How does the “Ensō” in your recent exhibition at Kaikai Kiki Gallery correlate with the series of exhibitions before it?
The Enso approach derives from the Buddhist monastery. A famous monk named Haqeen practices calligraphy in a unique way. He’s known to be quirky, puts a humorous spin on the traditional art form, and exudes freedom and mobility. I paint with his motifs in mind. He’s been a big inspiration .
Normally Ensō art is performed with a brush, but you’ve opted for spraypaint. Why did you do that? And does it conflict with the message behind Ensō?
Alongside natural disasters, many indecent messages flood the internet and news. ISIS, news from the Gaza strip…. Humans at war are always in the media. The spraypaint is a nod at the rioters who spray graffiti on the walls. These words can be harsh, but also very empty. The spraypaint represents anarchy but also an overarching solemnness masked by frustration. Ensō symbolizes strength and elegance. In my work, I reassess these sensibilities.
You’ve toyed with various mediums in your work. How do you carry a concept from the gallery to the silverscreen (as you’ve done with Jellyfish)?
When I first started making film, my friend Yoshihiro Nishimura said he would help. He quoted $300,000 USD for maximum production cost, which is pretty cheap. But he reminded me that to make a good film, I would need a fair bit of computer graphics, and that’s where the costs really go. An earlier film cost $8 million USD, and computer graphics can cost $20 million USD. To reconcile the prices and my ambitions, we’ve launched our own Kaikiki computer graphic design office with 60 staff. Jellyfish Eyes Part 2 is nearly finished, almost reaching the standards of how I envision my own Star Wars movie. Compared to a Star Wars film, it’s still very low budget at $30 million USD, but it’s still quite steep.
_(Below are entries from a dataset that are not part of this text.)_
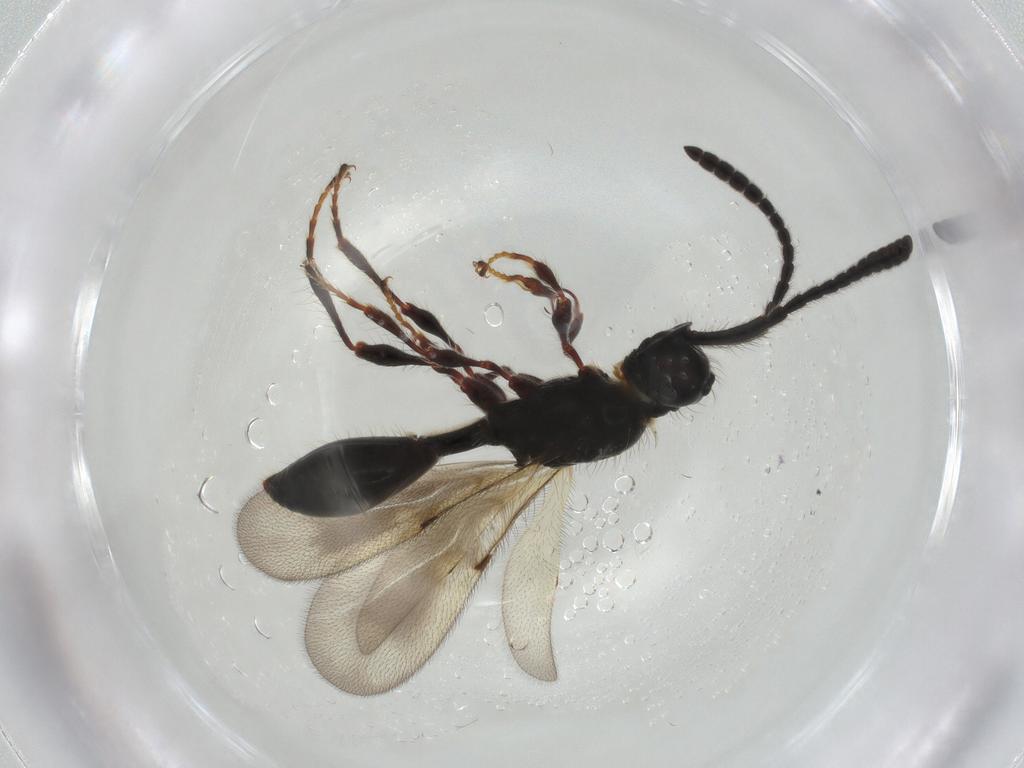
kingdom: Animalia
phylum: Arthropoda
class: Insecta
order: Hymenoptera
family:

How do you think these digital mediums will inform your future work?
I’m very interested the digital graphic realm and how we can use it to express emotion. All my sales from the paintings go towards computerization and technology. It’s costly but breathes new air to my vision. Next I want to use 3D and animation software to create sculpture and painting. I like to explore new mediums. I haven’t been able to make a game yet, so that’s a sector for future exploration.
Aside from a collaboration with Vans, 2015 saw your last designs for Louis Vuitton. What will the new year bring?
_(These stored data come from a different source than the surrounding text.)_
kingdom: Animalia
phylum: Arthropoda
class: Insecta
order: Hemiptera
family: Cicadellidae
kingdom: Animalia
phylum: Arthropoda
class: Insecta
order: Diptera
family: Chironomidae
I enjoyed collaborating with Vans. I have worn Vans every day for 50 years. I have 60 pairs of Vans at home. In terms of collaborating with luxury brands, Louis Vuitton has a big influence on the market so I don’t think there’s many brands I can touch for a while (laughs). Another brand I wear daily is Patagonia, but I don’t think they will ever collaborate with me because they have a very strong philosophy and wouldn’t alter that for me.
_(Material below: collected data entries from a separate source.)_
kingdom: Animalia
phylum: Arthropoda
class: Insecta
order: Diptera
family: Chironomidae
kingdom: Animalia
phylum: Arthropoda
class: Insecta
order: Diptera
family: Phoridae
What do you like about Patagonia?
They have strong values on animal-welfare practices and have been able to stand their ground against scrutiny from the media.The founder and employees have different visions, but the founder has stuck by his thinking. I applaud that. That’s why I wear it everyday and feel relaxed and confident. I love its outdoor aesthetics, but can also enjoy it in the city.